Begin
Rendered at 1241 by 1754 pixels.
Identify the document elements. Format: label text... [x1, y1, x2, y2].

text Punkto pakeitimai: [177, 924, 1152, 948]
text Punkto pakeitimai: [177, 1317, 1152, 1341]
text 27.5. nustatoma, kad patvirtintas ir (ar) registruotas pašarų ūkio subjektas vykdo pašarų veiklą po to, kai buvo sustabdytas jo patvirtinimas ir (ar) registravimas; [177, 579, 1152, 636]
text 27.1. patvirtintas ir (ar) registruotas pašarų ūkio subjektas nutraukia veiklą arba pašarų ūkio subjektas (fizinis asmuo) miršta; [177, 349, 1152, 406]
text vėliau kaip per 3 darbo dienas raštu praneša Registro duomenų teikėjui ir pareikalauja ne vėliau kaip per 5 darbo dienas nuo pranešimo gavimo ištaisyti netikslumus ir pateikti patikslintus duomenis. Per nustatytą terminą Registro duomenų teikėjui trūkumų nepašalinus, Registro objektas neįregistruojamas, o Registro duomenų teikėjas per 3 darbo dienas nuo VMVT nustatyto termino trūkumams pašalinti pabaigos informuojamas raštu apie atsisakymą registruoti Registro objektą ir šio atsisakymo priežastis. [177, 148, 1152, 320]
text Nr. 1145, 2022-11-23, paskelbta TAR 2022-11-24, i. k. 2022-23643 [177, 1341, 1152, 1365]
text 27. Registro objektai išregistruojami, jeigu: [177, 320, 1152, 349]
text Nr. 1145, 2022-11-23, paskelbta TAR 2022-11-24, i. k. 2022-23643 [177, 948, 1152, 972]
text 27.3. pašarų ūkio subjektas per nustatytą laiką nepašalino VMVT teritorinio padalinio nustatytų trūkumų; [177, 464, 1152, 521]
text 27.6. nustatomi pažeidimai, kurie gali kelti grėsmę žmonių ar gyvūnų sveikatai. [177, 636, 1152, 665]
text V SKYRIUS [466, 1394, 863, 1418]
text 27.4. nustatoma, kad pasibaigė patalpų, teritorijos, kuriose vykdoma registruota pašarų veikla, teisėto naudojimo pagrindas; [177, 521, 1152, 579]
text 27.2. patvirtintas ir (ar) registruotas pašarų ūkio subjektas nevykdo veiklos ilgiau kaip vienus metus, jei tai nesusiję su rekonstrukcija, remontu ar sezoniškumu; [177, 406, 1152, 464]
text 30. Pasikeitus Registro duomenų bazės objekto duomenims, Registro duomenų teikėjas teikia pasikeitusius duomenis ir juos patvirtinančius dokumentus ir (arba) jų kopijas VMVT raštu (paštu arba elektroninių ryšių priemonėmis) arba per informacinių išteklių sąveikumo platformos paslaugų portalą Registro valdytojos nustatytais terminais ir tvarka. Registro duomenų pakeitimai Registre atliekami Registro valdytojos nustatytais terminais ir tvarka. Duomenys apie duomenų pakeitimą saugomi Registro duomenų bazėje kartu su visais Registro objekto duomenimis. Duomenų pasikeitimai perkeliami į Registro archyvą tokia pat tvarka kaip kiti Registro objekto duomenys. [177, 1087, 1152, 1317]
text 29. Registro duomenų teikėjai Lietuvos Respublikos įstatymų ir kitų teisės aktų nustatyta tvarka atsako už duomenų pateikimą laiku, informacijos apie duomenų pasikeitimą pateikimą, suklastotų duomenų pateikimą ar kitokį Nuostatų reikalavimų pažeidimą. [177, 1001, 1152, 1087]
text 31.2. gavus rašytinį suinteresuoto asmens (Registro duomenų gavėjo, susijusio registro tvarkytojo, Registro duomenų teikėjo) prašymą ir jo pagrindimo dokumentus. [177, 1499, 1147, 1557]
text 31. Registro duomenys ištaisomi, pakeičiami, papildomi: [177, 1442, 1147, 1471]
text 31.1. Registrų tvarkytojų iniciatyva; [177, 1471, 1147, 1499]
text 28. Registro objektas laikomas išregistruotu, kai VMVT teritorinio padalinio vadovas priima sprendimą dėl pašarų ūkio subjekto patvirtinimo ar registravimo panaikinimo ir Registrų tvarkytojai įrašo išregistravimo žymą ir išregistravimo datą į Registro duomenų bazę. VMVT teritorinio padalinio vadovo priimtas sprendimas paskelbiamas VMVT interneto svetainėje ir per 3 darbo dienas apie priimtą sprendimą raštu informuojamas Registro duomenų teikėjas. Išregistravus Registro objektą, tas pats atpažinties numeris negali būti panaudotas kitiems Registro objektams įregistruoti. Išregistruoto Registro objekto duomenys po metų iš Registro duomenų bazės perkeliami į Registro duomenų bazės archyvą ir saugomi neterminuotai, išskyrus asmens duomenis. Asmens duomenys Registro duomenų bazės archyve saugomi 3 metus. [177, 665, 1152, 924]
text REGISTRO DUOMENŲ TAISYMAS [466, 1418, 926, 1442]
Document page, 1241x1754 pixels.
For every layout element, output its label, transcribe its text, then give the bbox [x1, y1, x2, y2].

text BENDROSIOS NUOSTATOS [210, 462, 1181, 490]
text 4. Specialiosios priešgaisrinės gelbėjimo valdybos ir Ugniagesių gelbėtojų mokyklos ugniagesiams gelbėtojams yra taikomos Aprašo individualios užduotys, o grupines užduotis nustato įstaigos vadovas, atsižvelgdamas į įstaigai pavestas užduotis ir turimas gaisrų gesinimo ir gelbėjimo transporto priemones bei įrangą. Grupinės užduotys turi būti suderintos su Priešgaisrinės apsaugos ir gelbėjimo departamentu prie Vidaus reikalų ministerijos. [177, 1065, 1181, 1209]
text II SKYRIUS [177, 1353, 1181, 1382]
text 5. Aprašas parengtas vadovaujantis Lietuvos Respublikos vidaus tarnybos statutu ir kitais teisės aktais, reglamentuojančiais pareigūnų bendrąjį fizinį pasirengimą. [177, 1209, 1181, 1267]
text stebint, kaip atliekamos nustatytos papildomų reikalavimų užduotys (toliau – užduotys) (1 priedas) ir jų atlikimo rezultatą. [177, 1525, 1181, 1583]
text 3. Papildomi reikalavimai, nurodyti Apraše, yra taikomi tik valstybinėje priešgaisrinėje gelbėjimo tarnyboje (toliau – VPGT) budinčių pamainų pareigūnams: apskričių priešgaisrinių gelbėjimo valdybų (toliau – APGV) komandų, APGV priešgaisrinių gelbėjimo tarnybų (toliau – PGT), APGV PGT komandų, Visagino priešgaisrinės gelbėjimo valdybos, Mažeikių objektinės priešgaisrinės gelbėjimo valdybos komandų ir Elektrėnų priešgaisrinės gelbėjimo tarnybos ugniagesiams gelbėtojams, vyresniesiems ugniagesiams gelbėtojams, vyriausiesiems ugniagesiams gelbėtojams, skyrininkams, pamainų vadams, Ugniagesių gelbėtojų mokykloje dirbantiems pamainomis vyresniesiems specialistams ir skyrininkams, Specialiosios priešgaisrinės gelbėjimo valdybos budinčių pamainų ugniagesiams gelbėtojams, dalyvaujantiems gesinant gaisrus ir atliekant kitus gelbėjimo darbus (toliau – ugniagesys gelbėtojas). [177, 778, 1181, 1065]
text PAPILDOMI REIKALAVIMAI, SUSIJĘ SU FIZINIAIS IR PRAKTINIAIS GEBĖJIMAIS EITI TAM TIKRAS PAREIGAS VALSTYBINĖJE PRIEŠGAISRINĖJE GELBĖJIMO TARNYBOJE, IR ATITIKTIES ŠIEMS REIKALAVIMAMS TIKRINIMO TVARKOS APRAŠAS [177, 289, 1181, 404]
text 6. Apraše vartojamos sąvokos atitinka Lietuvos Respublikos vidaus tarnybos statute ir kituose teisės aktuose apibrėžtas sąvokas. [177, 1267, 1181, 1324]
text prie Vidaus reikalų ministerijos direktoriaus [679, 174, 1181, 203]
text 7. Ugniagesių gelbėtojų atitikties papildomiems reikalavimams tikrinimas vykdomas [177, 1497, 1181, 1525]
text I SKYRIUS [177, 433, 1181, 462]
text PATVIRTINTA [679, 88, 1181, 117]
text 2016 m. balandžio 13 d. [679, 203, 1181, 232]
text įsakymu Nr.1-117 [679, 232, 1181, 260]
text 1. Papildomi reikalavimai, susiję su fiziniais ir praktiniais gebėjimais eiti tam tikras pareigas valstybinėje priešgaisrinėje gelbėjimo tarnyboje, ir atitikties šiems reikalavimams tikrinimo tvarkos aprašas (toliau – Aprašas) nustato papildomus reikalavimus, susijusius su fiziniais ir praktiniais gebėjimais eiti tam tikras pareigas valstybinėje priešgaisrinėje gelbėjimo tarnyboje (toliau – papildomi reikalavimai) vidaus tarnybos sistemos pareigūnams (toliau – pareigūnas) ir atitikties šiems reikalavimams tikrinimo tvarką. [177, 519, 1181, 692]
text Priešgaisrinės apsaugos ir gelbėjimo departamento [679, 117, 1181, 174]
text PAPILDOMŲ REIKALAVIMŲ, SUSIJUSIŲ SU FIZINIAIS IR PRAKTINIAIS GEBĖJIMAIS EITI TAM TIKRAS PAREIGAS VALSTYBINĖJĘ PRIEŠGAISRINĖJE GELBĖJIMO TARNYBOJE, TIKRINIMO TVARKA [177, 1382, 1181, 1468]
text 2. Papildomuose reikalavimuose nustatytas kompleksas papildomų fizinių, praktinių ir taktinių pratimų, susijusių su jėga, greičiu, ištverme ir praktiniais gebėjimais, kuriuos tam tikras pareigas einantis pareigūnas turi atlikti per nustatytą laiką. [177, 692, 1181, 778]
End
* _REQUIRED WORK_: Reproduce the rows from the line with "text Punkto pakeitimai: [177, 924, 1152, 948]" to the line with "text vėliau kaip", replacing "Punkto pakeitimai" with "Punkto redakcija" and leaving everything else unchanged.

* _WORKED SOLUTION_:
text Punkto redakcija: [177, 924, 1152, 948]
text Punkto redakcija: [177, 1317, 1152, 1341]
text 27.5. nustatoma, kad patvirtintas ir (ar) registruotas pašarų ūkio subjektas vykdo pašarų veiklą po to, kai buvo sustabdytas jo patvirtinimas ir (ar) registravimas; [177, 579, 1152, 636]
text 27.1. patvirtintas ir (ar) registruotas pašarų ūkio subjektas nutraukia veiklą arba pašarų ūkio subjektas (fizinis asmuo) miršta; [177, 349, 1152, 406]
text vėliau kaip per 3 darbo dienas raštu praneša Registro duomenų teikėjui ir pareikalauja ne vėliau kaip per 5 darbo dienas nuo pranešimo gavimo ištaisyti netikslumus ir pateikti patikslintus duomenis. Per nustatytą terminą Registro duomenų teikėjui trūkumų nepašalinus, Registro objektas neįregistruojamas, o Registro duomenų teikėjas per 3 darbo dienas nuo VMVT nustatyto termino trūkumams pašalinti pabaigos informuojamas raštu apie atsisakymą registruoti Registro objektą ir šio atsisakymo priežastis. [177, 148, 1152, 320]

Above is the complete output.